Many farms and other agricultural related businesses are coming under increased pressure from their supply chain to become greener by finding ways to reduce their carbon footprint.
One such business is North East daffodil and seed potato co-operative Grampian Growers, who has turned to solar PV to generate its own supply of clean electricity. The Montrose based co-operative grow, store and process daffodil bulbs, flowers and seed potatoes mainly for export to America, mainland Europe and North Africa.
“The decision to install solar PV is part of an overall business strategy to make the co-operative more environmentally friendly. A key part of this was to look at ways to reduce the amount of carbon created through our site activities”, explained Managing Director, Mark Clark. “We were also keen to take control of our energy costs, by reducing the amount of electricity we buy in. PV presented us with the perfect opportunity to do just that, by utilising the available roof space on the site” added Production Manager, Fergus Kelly.
The 593 panel 148.25kWp PV array was installed over two large south facing composite roofs by Forster Energy, Scotland’s leading supplier of roof-top solar PV for farmers. An initial 50kWp array was installed in June to secure a higher feed in tariff rate. A further 98.25kWp was added in September following approval of planning permission.
Constraints on grid capacity place a limit on the amount of electricity Grampian Growers can export. Therefore a special export control system was installed to regulate the amount of electricity that is fed into the grid. “Increased pressure on grid capacity has led to a growing number of instances of export restrictions being placed on renewable energy generators.
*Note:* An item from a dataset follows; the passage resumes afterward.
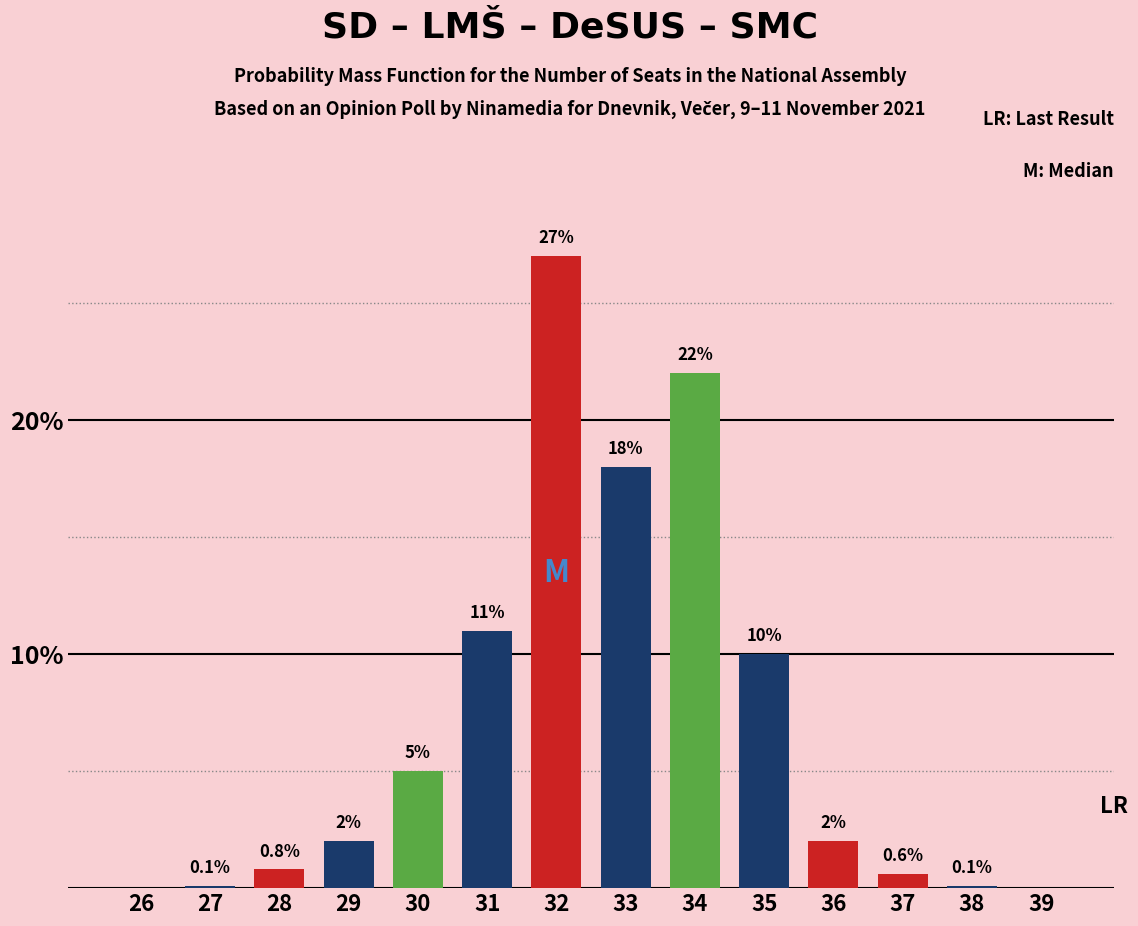

Reading left to right, list all the values displayed in this chart.

26=0.0	27=0.1	28=0.8	29=2.0	30=5.0	31=11.0	32=27.0	33=18.0	34=22.0	35=10.0	36=2.0	37=0.6	38=0.1	39=0.0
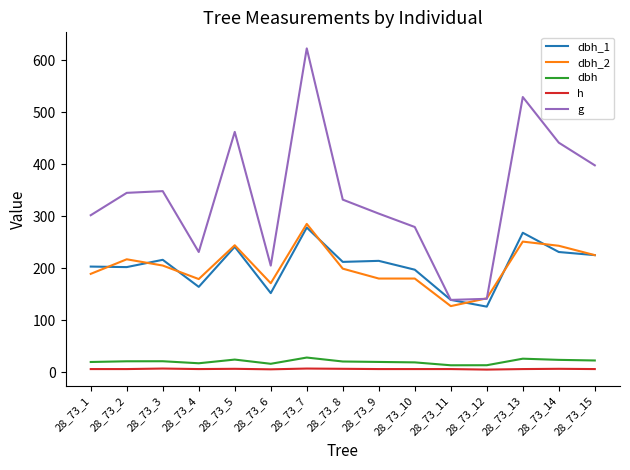

Is the value of h at 28_73_2 greater than the value of g at 28_73_4?

No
For this reason export control systems like this are becoming more widely used” explained Stephen Ward, Forster’s Design Engineer.
The new PV system is projected to have paid for itself within seven years and is set to provide a 19% annual return on the initial investment through energy savings and feed in and export tariff payments. “We are already seeing the benefit of generating our own electricity supply” said Mark. “In October 2014 the first full month of generation the system has performed slightly over Forster’s projections”.